One Man's Impact
On Dec. 19, radio host Charlie Sykes completed his last broadcast for WTMJ in Milwaukee, Wisconsin. His last hours on the air were adorned with encomia from some of the leading figures his show had helped to incubate: Reince Preibus, Scott Walker, Ron Johnson and Paul Ryan, among many others. For three and a half hours every day for 23 years, Wisconsinites got the Charlie Sykes catechism: free markets, rule of law, school reform, free speech (and anti-political-correctness) and strong families. The policy meal was substantial and nourishing, but that didn't mean the taste was bland. Sykes delivered information with just the right soupcon of humor and entertainment, and, of course, a hearty serving of Green Bay Packers hits.
Along with five other conservative talk radio hosts, and with the help of the Bradley Foundation (whose headquarters are in Milwaukee), Sykes helped to create a climate of opinion in Wisconsin that led to actual policy results. With the steady, smart, daily spadework of persuasion, Sykes opened his microphones to conservative reformers in politics, education and the courts. Long before the "blue wall" crumbled in the 2016 electoral map, Charlie Sykes had been scaling the ramparts of Wisconsin's entrenched liberal fortresses.
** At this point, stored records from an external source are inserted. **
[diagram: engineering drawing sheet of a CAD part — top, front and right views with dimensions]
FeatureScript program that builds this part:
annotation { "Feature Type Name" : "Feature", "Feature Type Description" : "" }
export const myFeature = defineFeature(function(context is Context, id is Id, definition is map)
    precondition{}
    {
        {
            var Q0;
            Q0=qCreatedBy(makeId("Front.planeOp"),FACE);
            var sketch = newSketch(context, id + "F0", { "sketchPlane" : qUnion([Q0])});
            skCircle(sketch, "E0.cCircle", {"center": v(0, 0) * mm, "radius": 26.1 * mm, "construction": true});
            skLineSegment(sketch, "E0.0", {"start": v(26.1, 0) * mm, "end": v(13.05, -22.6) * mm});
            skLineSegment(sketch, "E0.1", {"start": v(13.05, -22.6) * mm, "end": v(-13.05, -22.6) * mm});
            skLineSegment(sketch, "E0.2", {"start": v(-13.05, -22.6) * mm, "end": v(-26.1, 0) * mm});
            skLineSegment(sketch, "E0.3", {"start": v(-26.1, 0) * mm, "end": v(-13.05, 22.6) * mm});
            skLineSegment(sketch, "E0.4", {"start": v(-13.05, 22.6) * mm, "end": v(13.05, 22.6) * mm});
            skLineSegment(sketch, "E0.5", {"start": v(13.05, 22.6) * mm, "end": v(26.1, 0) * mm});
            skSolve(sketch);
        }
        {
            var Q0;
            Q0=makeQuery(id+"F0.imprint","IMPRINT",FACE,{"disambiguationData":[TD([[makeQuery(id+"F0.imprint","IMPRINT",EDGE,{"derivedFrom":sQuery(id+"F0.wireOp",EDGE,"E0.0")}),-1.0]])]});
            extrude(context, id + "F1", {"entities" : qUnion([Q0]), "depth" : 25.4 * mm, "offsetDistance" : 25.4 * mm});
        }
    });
It wasn't all smooth sailing. Sykes regrets the boost he gave to Sheriff David Clarke, calling him his "Frankenstein monster." And there were election setbacks. "After 2008," he recalled, "I told people that conservatives were going to be invisible for a while. But, with time, our ideas would be back." It didn't take long. In 2010, Republican Scott Walker won the governorship, and improbably enough, egghead Ron Johnson (heavily promoted by the Charlie Sykes radio show) defeated Russ Feingold for the U.S. Senate. Paul Ryan was a frequent guest on Sykes' air as well as on a Sunday TV show Sykes hosted. Ryan honed his message on the Charlie Sykes show.
When many conservative talk radio hosts were finding that denouncing Republicans got more purchase than conservative reform ideas, Sykes stuck with substance. He beat the drum for Act 10 in Wisconsin, which limited collective bargaining by public employee unions and got state budget outlays under better control. A donnybrook followed. The 14 Democratic members of the state senate actually fled the state to Illinois to prevent the senate from voting, and the state capital was the scene of sit-ins and drum circles. Sykes provided pungent and lively analysis. He was there, manning the microphone, during Gov. Scott Walker's recall fight in 2012 as well, and drew attention to the abuse of power during the John Doe investigations -- two other crucial victories for the right.
While Sykes was driving the discussion, Wisconsin adopted far-reaching school-choice programs, became a right-to-work state and eliminated the prevailing wage for most public works projects (saving taxpayers money).
On a recent show, one of his last, Sykes reported to listeners about attending a Bernie Sanders speech. Ticking off Sanders' juvenile proposals and incomplete understanding of basic economics, Sykes described Sanders' call for a minimum-wage increase to $15 per hour for maids who clean toilets in hotels and fast food workers. "Why," Sykes demanded, "is that not a good idea? What word did you not hear in Sanders' reasoning?"
Callers were prompt with suggestions. One woman offered "unemployment." Another suggested "productivity" (as in, you cannot force employers to pay workers more than their productive capacity allows without damaging the businesses beyond repair). Sykes submitted that "automation" was the word he had in mind vis-a-vis fast-food workers. The unintended consequence of increasing the minimum wage would be to encourage fast-food restaurants to switch to iPad ordering.
In April, Sykes made national news when Donald Trump, clearly unaware that Sykes was a stalwart anti-Trumper, appeared for an interview. It's impossible to say to what degree the Wisconsin talk-radio ecosystem affected the presidential primary, but the state turned out to be the last hurrah for the anti-Trump forces. Wisconsin Republicans were not Ted Cruz fans, but they rallied to him in large numbers to stop Trump. "I hoped it would be a firewall," Sykes reflects now, "but it turned out to be a speed bump."
Trump's victory and the changes in the audience he felt during the campaign left Sykes feeling "excommunicated" from the church of Republicanism (though he had decided before the election to give up his daily show). He's writing a book and thinking through what happened. "I figured conservatives would be in the wilderness for a while after the election," he notes. "I didn't realize it would be on a small, desert island."
We shall see. The Trump presidency may be the train wreck for conservative principles that many feared, or it may veer in a genuinely conservative/reformist direction. If the latter, it will be steered by the Wisconsin standouts -- Priebus, Ryan, Walker and Johnson -- that Charlie Sykes helped to launch.